Source code for a program that translates DMD bitmaps (as produced by dmdps) or
files written in the Ninth Edition bitfile(9.5) format into PostScript. Much of
the code came from abm, which was written by Guy Riddle.

By default 6 byte patterns are used, but any number can be selected with the -b
option. 6 byte patterns are a tradeoff that achieves a good (but not necessarily
optimal) performance across the wide variety of currently available PostScript
printers. Decreasing the pattern size often helps some on printers with fast
processors (eg. PS-810s) while increasing the pattern size speeds things up on
older printers (eg. PS-800s). In the limited number of tests I ran -b10 worked
best on PS800s and -b4 gave the best performance on PS-810s. If you want a
different default pattern size change the initialization of bytespp (near line
117 in postdmd.c) before you compile the program.

*Supplied records:*
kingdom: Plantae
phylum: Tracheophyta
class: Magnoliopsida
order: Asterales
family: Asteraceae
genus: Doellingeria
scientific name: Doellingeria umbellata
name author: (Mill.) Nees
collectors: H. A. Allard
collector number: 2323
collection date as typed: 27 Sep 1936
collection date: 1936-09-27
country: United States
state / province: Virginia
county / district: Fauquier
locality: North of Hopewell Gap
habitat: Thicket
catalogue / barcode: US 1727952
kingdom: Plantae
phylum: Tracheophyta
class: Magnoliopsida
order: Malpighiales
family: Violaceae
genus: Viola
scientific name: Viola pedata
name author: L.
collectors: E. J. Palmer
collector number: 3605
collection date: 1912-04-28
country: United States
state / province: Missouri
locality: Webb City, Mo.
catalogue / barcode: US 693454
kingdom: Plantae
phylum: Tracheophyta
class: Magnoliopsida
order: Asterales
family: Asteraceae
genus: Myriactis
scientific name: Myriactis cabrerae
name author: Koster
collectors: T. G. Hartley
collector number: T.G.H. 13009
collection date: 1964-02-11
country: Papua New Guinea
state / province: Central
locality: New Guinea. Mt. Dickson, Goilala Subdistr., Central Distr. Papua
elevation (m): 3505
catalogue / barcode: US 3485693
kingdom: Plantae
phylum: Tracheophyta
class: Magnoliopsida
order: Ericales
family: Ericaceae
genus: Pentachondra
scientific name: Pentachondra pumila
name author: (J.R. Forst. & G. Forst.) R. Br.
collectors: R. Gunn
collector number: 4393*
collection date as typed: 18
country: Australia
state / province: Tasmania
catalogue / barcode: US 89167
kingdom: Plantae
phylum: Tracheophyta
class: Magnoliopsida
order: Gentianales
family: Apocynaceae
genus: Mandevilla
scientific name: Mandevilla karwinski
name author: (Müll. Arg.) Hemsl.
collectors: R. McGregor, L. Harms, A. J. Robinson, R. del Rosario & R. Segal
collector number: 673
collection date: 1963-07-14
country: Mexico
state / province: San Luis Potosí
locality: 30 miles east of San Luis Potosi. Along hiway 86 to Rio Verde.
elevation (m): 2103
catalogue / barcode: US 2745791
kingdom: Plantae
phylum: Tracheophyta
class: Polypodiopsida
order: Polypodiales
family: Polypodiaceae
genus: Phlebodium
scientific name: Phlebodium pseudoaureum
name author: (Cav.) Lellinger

*Study questions:*
1: In the description of the DMD-to-PostScript translator, rewrite everything from "Source code for" down to "by Guy Riddle.", putting "PS" in place of "PostScript".
2: According to the description of the DMD-to-PostScript translator, which setting gave the best performance on PS-810s in the tests?
3: Write what comes next in the description of the DMD-to-PostScript translator, starting after its final sentence.
The entries come from a separate source.

*Results of the exercise:*
1:
Source code for a program that translates DMD bitmaps (as produced by dmdps) or
files written in the Ninth Edition bitfile(9.5) format into PS. Much of
the code came from abm, which was written by Guy Riddle.

2: -b4

3:
Bitmaps are unpacked, a scanline at a time, and re-encoded in a format that looks
like,

	bytes patterns count

where bytes and count are decimal integers and patterns is a series of hex digits.
Bytes is the number of bytes represented by the hex pattern, while count is the
number of additional times the pattern should be repeated. For example,

	2 FFFF 4
	5 FFFFFFFFFF 1
       10 FFFFFFFFFFFFFFFFFFFF 0

all represent 10 consecutive bytes of ones. Scanlines are terminated by a 0 on
a line by itself. The new encoding wastes some space, but is relatively easy to
unpack when the bitmap finally gets to the printer.